# EXCERPT TO READ:
It's been pretty clear for a while -- even before Penney's brought in Ron Johnson to try to turn its business around -- that the company was losing ground to its department store foes. Yet Argus maintained and reiterated its buy rating on J.C. Penney in October 2009, February 2011, January 2012, and February 2013, all with the presumption that the retailer would turn things around. As we know all too well, that has not happened, and Argus finally acknowledged this fact by downgrading the company from a buy to a hold rating on Oct. 1. All told, Penney's stock has fallen approximately 80% since each of Argus' buy reiterations and is down another 23% since Argus placed a hold rating on the company earlier this month. That right there shows the problem with being reactive to Penney's struggles, rather than being a proactive investor and sniffing out what's going to happen months and even years down the road.
2. There can be no dissenting opinion
Another major problem with brokerage firms -- and one of the reasons I really enjoy working for The Motley Fool -- is that everyone must share the same opinion on a stock.
Just yesterday, FBR Capital initiated pharmacy-benefits management giant Express Scripts (NASDAQ: ESRX ) with a buy rating and a price target of $75. This means that, as of now, no one at FBR can suggest any assessment other than Express Scripts is a "buy." The problem with this rationale is that it completely ignores the potential that Express Scripts isn't a buy and essentially closes off avenues for other FBR researchers to investigate what factors could make the company a sell.
Even though I personally like Express Scripts, even I can be open to finding flaws in its business model. I would note that Express Scripts' ongoing integration issues with Medco Health Solutions and the loss of UnitedHealth Group's scripts business could represent a challenge to its growth of the next couple of years. By understanding both the bull and bear arguments in a stock, which we at The Motley Fool strongly encourage, I'm better able to understand why I like, or don't like, a company. This provides a more encompassing picture than the narrow-minded view often presented by most brokerages.
3. There's no accountability whatsoever
This is one point Motley Fool co-founder David Gardner has made on numerous occasions: There's zero accountability for brokerage firms when assigning a rating to a company.

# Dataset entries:
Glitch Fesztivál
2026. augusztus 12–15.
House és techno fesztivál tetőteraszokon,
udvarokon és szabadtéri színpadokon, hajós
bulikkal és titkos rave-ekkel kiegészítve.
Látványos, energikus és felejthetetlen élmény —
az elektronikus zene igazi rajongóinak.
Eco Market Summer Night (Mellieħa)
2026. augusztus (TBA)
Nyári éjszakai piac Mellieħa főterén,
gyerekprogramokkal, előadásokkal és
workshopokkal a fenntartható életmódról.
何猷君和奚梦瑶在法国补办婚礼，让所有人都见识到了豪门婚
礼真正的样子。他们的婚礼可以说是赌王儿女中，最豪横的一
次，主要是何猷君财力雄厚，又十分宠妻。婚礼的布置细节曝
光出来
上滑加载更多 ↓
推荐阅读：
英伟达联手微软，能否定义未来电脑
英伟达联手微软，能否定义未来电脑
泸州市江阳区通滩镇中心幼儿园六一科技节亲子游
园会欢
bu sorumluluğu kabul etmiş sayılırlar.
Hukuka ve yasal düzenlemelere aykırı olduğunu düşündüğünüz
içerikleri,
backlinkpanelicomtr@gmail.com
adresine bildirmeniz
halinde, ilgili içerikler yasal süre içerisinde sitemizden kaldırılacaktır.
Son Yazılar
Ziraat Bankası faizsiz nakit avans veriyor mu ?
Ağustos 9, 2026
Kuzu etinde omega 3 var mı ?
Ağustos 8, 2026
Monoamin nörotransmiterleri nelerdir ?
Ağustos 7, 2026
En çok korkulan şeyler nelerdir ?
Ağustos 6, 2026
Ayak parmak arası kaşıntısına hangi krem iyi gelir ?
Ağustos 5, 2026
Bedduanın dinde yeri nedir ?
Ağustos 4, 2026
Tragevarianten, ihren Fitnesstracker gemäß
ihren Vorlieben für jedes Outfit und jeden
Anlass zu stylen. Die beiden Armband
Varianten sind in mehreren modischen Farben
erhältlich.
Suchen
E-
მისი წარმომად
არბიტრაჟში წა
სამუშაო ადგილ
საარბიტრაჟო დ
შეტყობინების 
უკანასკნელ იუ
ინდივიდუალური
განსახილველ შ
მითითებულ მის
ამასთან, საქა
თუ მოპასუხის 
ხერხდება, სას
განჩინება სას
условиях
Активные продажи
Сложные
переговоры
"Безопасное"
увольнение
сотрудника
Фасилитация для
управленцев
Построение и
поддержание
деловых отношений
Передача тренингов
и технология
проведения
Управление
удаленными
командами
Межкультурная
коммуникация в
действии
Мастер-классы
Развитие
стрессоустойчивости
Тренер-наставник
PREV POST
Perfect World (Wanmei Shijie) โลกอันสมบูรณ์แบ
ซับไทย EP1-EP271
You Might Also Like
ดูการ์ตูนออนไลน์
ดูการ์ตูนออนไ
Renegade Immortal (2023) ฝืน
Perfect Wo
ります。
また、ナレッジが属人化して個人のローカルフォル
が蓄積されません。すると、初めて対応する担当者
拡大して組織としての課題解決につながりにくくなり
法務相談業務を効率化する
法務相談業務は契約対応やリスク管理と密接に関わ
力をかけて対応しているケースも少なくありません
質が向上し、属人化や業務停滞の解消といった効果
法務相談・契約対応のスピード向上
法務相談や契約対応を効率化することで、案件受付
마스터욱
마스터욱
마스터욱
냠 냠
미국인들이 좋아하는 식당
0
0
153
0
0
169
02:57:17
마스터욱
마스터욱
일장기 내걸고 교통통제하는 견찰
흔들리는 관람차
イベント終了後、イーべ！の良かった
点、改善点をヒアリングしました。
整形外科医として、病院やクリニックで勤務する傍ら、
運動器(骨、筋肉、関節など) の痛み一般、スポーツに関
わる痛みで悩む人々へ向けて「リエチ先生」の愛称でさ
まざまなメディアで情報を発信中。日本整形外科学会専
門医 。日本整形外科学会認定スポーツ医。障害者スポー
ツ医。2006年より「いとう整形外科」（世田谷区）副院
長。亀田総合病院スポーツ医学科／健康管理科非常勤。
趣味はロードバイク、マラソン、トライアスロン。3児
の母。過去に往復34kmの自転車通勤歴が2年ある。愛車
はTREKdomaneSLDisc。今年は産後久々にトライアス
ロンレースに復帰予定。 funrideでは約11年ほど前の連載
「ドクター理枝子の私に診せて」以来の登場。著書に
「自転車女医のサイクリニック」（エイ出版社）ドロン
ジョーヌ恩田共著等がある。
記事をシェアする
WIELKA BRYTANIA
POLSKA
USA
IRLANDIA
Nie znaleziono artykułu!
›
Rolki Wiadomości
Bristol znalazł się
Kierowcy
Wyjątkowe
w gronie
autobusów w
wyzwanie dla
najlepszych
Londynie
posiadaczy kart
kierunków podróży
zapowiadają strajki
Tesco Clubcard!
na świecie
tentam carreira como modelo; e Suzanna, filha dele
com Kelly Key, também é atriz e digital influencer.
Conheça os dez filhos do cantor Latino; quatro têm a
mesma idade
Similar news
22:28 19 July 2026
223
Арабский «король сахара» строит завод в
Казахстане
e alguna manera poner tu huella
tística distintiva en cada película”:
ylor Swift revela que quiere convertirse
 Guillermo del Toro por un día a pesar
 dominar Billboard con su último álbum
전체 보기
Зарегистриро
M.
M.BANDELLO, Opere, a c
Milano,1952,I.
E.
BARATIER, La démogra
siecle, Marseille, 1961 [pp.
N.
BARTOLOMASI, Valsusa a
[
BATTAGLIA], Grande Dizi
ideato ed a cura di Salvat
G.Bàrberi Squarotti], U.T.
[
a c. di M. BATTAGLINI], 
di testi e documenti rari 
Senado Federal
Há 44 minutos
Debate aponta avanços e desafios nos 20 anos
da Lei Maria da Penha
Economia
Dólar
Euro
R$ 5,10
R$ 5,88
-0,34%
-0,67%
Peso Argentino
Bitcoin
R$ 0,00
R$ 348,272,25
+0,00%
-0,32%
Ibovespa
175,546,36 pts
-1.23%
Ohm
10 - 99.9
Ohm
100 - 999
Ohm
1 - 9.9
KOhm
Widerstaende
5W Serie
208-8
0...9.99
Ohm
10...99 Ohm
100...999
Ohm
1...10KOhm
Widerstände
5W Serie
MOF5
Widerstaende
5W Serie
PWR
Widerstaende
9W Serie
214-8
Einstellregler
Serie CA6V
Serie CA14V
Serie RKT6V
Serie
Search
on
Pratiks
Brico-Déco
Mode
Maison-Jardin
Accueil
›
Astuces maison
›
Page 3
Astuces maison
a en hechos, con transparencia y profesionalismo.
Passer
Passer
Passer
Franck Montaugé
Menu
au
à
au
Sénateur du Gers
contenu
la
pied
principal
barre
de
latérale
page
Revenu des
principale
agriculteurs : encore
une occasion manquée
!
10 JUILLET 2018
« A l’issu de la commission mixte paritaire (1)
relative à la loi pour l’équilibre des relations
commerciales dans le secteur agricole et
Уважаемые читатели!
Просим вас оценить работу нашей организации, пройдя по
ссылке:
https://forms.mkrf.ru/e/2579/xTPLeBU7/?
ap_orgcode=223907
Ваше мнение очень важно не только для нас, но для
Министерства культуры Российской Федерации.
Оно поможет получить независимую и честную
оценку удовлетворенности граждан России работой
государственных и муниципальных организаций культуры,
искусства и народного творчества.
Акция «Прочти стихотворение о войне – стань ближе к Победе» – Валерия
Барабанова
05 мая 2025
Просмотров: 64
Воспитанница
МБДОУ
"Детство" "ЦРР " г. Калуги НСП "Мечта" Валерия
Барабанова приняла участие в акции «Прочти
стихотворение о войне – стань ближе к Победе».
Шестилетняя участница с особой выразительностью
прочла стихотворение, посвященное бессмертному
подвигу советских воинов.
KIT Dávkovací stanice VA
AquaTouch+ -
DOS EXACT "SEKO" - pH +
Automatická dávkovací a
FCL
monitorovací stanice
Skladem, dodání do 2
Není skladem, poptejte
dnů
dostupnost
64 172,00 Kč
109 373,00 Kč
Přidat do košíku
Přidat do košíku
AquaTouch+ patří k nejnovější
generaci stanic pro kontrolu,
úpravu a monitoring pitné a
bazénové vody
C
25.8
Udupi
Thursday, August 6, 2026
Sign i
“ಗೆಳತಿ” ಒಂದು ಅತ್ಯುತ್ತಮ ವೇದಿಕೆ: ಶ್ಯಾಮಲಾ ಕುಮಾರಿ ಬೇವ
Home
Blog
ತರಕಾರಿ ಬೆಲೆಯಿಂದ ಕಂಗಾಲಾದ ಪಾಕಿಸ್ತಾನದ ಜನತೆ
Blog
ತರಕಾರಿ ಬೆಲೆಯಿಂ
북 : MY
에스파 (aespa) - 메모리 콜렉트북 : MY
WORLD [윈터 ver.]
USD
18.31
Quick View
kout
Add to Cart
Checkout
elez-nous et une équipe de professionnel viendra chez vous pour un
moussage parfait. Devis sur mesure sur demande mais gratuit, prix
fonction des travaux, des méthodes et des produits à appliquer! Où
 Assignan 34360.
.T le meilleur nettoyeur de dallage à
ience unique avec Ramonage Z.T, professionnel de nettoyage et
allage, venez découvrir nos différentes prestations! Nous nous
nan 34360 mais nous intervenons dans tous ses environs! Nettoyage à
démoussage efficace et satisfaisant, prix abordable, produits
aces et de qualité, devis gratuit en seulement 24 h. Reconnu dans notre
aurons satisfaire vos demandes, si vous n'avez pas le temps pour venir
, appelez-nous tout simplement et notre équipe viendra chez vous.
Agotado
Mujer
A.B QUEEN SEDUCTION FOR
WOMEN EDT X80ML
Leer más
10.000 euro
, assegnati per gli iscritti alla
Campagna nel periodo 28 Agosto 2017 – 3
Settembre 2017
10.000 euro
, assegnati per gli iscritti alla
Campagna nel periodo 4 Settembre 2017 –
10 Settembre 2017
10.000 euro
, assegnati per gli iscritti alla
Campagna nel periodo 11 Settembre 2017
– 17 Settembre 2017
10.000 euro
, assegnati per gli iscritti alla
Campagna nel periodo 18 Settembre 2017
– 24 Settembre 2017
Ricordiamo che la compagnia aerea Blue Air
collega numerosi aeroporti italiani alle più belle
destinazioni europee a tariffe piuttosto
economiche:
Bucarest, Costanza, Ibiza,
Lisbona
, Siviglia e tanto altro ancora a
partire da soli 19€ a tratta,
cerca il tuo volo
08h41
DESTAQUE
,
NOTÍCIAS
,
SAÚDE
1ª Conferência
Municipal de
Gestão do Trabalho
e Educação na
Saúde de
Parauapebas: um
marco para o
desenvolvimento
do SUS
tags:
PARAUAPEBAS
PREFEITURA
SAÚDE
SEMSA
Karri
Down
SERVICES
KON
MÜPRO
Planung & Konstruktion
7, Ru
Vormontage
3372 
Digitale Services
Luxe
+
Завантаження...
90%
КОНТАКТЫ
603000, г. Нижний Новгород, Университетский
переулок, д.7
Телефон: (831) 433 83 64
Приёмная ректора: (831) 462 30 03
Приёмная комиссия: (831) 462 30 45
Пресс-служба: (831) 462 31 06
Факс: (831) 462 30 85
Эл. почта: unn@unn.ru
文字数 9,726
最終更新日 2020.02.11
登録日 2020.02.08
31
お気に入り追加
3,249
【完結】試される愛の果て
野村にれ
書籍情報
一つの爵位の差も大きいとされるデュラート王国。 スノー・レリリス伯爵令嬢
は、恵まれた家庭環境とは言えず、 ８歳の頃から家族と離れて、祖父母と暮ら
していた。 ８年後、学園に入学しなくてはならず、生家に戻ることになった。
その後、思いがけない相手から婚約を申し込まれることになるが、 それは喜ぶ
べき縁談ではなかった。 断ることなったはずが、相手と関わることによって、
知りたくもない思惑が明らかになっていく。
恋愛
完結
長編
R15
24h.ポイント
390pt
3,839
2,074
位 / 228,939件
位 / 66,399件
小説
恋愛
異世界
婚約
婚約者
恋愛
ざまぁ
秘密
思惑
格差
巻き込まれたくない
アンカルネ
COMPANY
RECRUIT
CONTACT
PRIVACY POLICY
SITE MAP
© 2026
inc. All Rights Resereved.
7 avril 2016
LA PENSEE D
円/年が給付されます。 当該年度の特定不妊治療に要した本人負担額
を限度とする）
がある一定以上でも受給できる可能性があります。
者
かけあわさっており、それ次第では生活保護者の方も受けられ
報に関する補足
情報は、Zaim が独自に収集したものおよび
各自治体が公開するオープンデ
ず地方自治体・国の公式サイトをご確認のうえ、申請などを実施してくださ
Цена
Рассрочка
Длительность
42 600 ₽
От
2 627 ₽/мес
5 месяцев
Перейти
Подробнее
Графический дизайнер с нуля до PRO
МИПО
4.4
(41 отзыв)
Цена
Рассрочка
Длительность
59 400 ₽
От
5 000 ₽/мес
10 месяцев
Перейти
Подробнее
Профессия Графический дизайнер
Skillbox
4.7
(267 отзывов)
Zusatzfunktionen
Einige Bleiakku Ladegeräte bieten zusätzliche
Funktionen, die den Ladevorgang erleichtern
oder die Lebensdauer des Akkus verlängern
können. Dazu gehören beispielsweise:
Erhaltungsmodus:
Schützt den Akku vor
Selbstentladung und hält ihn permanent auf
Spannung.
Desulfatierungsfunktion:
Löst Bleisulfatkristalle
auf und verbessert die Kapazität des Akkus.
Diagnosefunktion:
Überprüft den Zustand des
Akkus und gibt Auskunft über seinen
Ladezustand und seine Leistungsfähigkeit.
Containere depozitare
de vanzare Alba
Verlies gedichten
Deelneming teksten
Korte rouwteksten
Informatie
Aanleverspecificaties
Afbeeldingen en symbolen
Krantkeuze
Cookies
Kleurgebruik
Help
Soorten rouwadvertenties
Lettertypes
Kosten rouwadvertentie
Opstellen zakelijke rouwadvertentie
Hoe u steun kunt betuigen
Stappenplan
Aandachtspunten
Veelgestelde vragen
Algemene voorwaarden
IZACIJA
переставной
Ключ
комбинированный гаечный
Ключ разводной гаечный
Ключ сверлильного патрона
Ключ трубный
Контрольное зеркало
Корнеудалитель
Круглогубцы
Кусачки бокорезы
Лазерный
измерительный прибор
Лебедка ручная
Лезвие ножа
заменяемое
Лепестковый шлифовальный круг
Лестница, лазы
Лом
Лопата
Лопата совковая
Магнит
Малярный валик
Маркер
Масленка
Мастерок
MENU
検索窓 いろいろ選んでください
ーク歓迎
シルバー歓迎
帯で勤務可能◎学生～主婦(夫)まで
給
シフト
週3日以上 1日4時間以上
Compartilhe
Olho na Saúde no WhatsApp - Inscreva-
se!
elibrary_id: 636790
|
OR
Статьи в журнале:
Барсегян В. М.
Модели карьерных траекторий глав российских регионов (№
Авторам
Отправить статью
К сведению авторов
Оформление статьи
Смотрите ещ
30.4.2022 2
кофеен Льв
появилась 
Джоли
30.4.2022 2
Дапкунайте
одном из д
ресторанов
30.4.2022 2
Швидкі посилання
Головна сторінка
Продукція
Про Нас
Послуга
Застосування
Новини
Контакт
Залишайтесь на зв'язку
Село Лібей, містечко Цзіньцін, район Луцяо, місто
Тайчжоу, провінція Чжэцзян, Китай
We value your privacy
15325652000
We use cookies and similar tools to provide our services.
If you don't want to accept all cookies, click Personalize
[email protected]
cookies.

# WHAT TO DO:
#1 In the article on brokerage ratings, why does FBR Capital's buy rating on Express Scripts create a problem? Answer in one to three sentences.
#2 Please list every date on which, according to the article on brokerage ratings, Argus maintained or reiterated its buy rating on J.C. Penney.
#3 Pick up the article on brokerage ratings after its last sentence and carry the point about zero accountability forward.

# TASK-BY-TASK OUTPUTS:
#1 Once FBR issued the buy rating, no one at the firm can offer any assessment of Express Scripts other than "buy." That ignores the chance that the stock isn't a buy. It also shuts off other FBR researchers from looking into factors that could make it a sell.

#2
- October 2009
- February 2011
- January 2012
- February 2013

#3
For this example I turn to Ariad Pharmaceuticals (NASDAQ: ARIA ) which has had a miserable month after a 24-month study turned up higher numbers than expected of arterial thrombosis (i.e., blood clots) in patients taking blood cancer drug Iclusig, and following its shelved study that would have greatly expanded Iclusig's uses. Shares are down 80% in just the past two-and-a-half weeks.
Before Ariad updated the status of its pipeline there were 24 brokerages covering the company -- nine with the equivalent of a "strong buy," 11 with a "buy" equivalent rating, and four with a "hold" equivalent. Guess what? All 24 would have lost you money if you had listened to them! In fact, Oppenheimer upgraded Ariad to "outperform" less than two weeks before the stock fell off a cliff. Rather than suffer the indignity of admitting it was wrong, Oppenheimer chose on Oct. 10 to reiterate its outperform rating -- although it knocked its price target down 71% from $24 to $7. By comparison, Ariad has been two-star stock on The Motley Fool CAPS system for months, signaling the potential for underperformance.
What's the punishment for a brokerage that makes a wrong call? Absolutely nothing! The reason is that these brokerage firms aren't accountable to anyone, least of all the individual investor.
We at The Motley Fool, in addition to accepting a variety of opinions on a company, also keep public track records of our calls, both good and bad, so we can be accountable to the individual investor. You can see my CAPScall track record by clicking here, as well as my profile that details each and every stock I own here.
Ultimately, you're accountable for your own retirement, not these brokerage firms, so why should you listen to their stock ratings when they have no vested interest in your performance?